Au moment
où la communauté internationale s’est fixé un calendrier dénommé ‘’les
Objectifs du Millénaire’’ visant à réduire de moitié la pauvreté dans le
monde d’ici 2015, un rapport de la Banque mondiale, publié le 30 septembre
dernier, est venu apporter son grain au moulin ; mais un rapport à la fois
mi-figue mi-raisin.
Le rapport de la BM souligne en effet que si les transferts de fonds
effectués par les travailleurs migrants vers leurs pays d’origine réduisent
la pauvreté dans les pays en développement (c’est le mi-figue), mais l’exode
massif de personnes hautement qualifiées pose des dilemmes troublants à de
nombreux petits pays à faible revenu (le mi-raisin). Car, en toute logique,
ceux qui intéressent les pays développés, ce sont les cerveaux, les
mains-d’œuvre hautement ou du moins très qualifiées qui, malheureusement,
n’ont aucune chance de s’épanouir dans leur pays natal…

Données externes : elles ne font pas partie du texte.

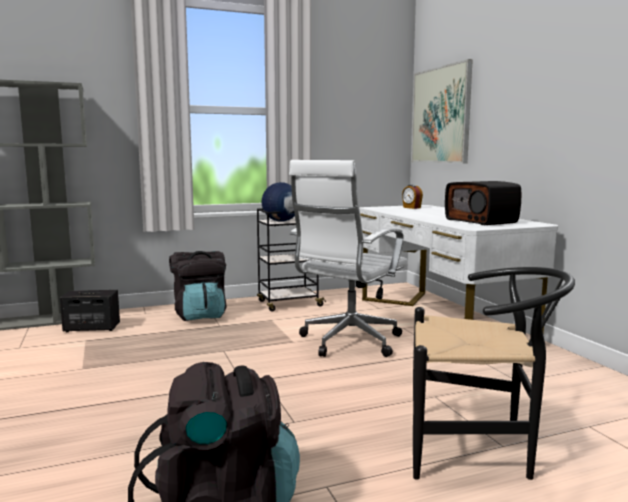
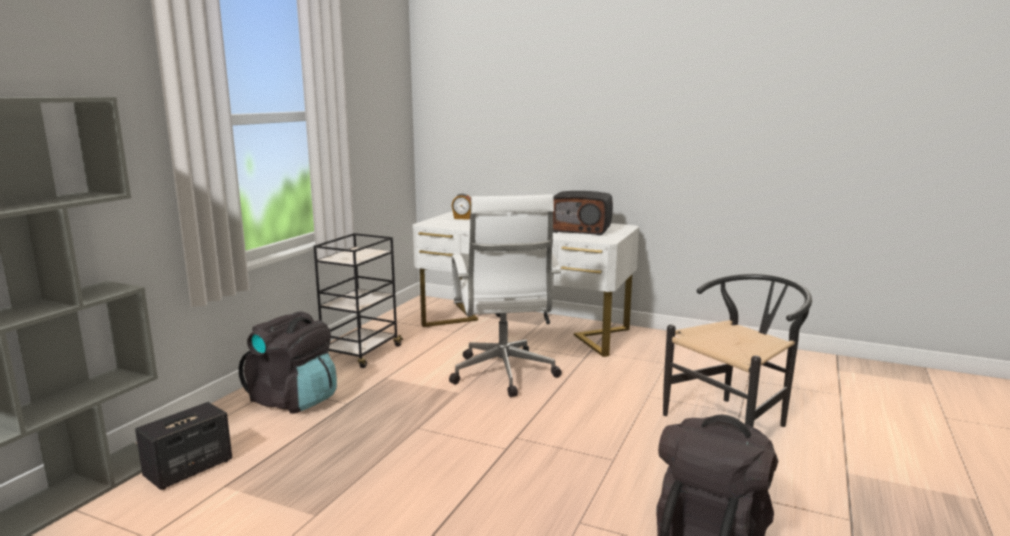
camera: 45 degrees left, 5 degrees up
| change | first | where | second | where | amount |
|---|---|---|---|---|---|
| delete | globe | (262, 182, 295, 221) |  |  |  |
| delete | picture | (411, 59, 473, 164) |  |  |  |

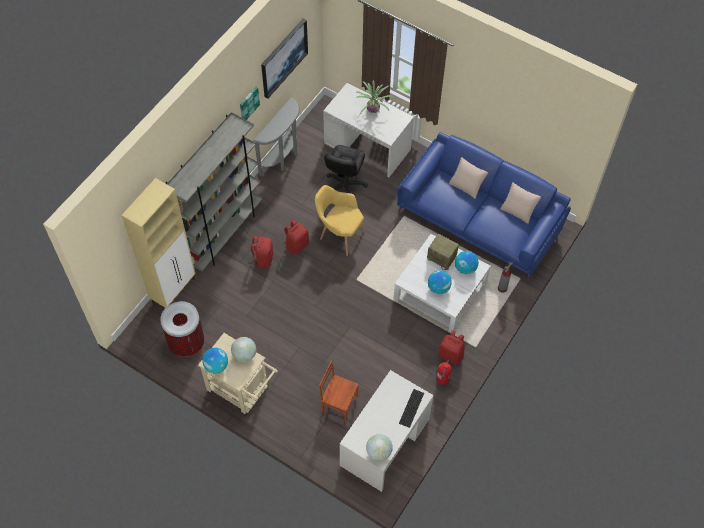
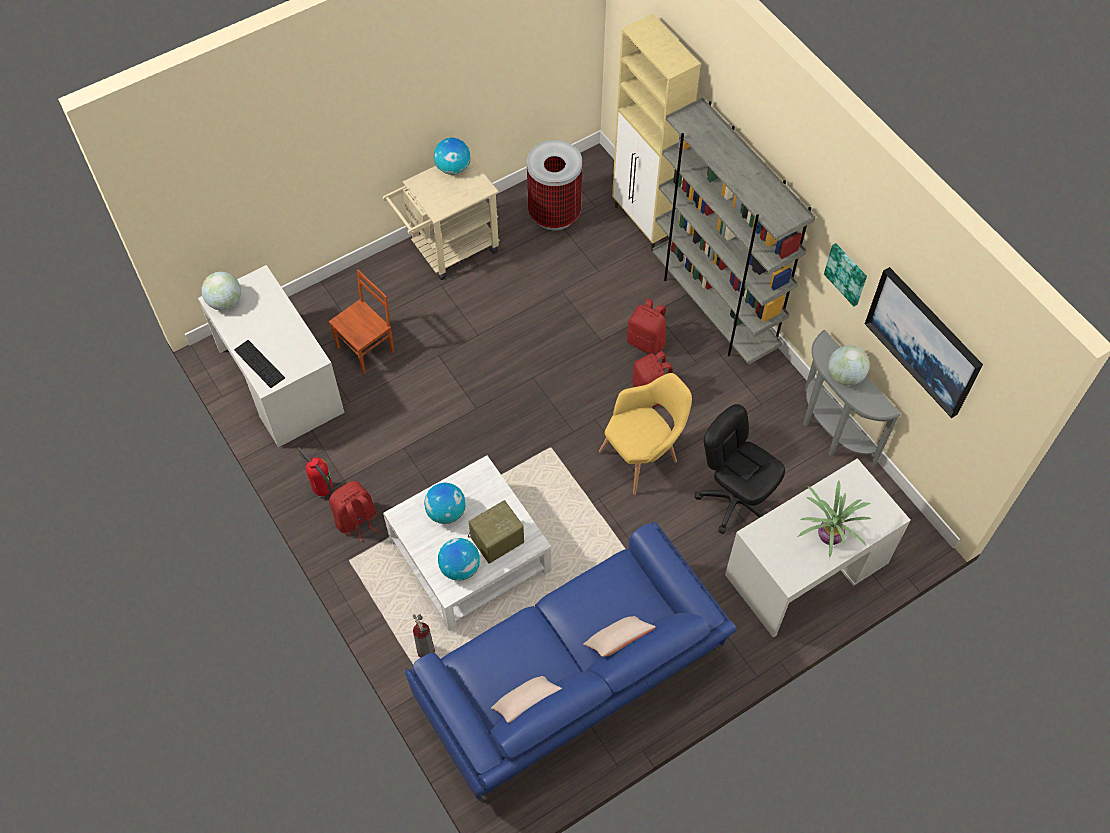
camera: 115 degrees right, 0 degrees up
| change | first | where | second | where | amount |
|---|---|---|---|---|---|
| move | globe | (231, 337, 256, 362) |  | (828, 345, 870, 386) |  |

Le rapport, intitulé ‘’Migrations internationales, envois de fonds et exode
des compétences’’, présente une analyse détaillée des données collectées
dans le cadre d’enquêtes auprès des ménages au Mexique, au Guatemala et aux
Philippines, trois pays qui comptent des millions de migrants, et conclut
que les familles comptant des migrants vivant à l’étranger ont des revenus
plus élevés que les autres.
Ainsi, selon Maurice Schiff, économiste de la Banque mondiale et
co-directeur du rapport avec Caglar Ozden, également économiste de la
Banque, ’’les études qui ont été réalisées montrent que les envois de fonds
réduisent la pauvreté et augmentent les dépenses au titre de l’éducation, de
la santé et des investissements’’.
Le rapport nous apprend également que près de 200 millions de personnes
vivent en dehors de leur pays natal et, selon les estimations du rapport
Global Economic Prospects 2006, que la Banque mondiale publiera
prochainement, leurs envois de fonds devraient atteindre environ 225
milliards de dollars en 2005. Soit un pactole de devises non négligeable
pour certains pays ayant d’importantes implications pour les stratégies de
réduction de la pauvreté dans les pays en développement.

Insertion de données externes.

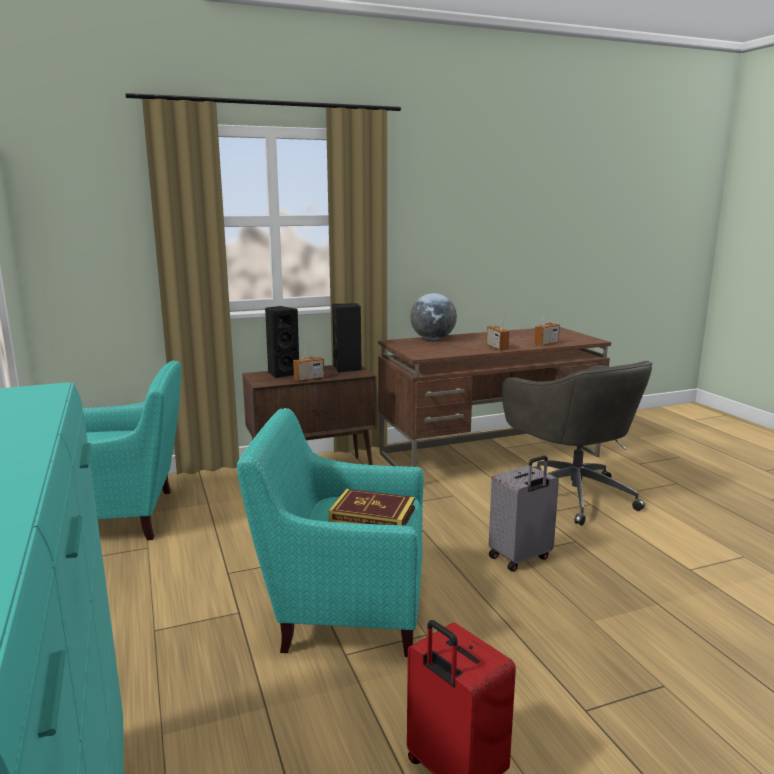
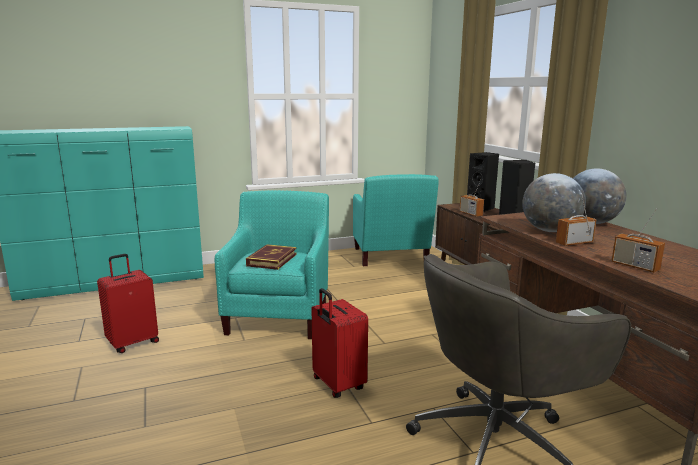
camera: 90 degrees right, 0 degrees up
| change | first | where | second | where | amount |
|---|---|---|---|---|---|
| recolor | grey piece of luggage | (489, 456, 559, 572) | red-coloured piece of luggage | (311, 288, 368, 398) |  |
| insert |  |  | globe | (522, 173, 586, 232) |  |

A plus grande échelle, les migrations augmentent considérablement le produit
économique mondial en permettant aux travailleurs de se rendre là où ils
sont plus productifs et, partant, d’obtenir des salaires beaucoup plus
élevés qu’ils ne le pourraient dans leur pays d’origine. Une grande partie
de ces gains économiques profite aux migrants et à leurs familles restées
dans le pays par l’intermédiaire des transferts de fonds qu’ils effectuent.
Le revers de la médaille
«Les résultats des enquêtes auprès des ménages présentés dans cet ouvrage
prouvent l’existence d’un lien direct entre les migrations et la réduction
de la pauvreté. Ces travaux ouvrent des perspectives entièrement nouvelles
dont la prise en compte sera essentielle à la formulation de politiques
judicieuses en ce domaine», explique François Bourguignon, économiste en
chef et premier vice-président de la Banque mondiale pour l’économie du
développement.
Toutefois, il y a le revers de la médaille, parce que l’impact positif des
migrations sur le développement se fait au détriment des pays d’origine des
migrants qui laissent partir leurs compétences que les économistes
qualifient de «fuite des cerveaux».
D’ailleurs, le rapport, qui comprend les résultats de recensements et
d’enquêtes des pays de l’OCDE sur l’exode des compétences, note par exemple
qu’en Haïti et en Jamaïque, huit diplômés universitaires sur dix partent
pour l’étranger. En Sierra Leone et au Ghana, c’est le cas de cinq diplômés
sur dix. De nombreux pays d’Amérique centrale et d’Afrique subsaharienne,
ainsi que certains pays insulaires des Caraïbes et du Pacifique, affichent
des taux de migration de plus de 50% des personnes hautement qualifiées.
La situation est extrêmement différente dans le cas de pays de plus grande
taille comme la Chine, l’Inde ou le Brésil, dont seulement 3 à 5% des
diplômés universitaires vivent à l’étranger, et dans celui de l’Indonésie et
de l’ex-Union soviétique où les taux de migration des personnes instruites
demeurent faibles.
A l’échelle de l’Afrique subsaharienne tout entière, si les travailleurs
qualifiés ne représentent tout juste que 4% de la population active, ils
constituent 40% des migrants. Les chiffres montrent que 20% des travailleurs
qualifiés d’Afrique subsaharienne ont migré.
Pour M. Bourguignon, ‘’il faudra analyser ces nouvelles données de manière
plus approfondie’’, tout en ajoutant que l’exode massif des compétences de
certains pays présente des défis complexes sur lesquels il faudra effectuer
une analyse afin de concevoir les politiques appropriées. Sans commentaire!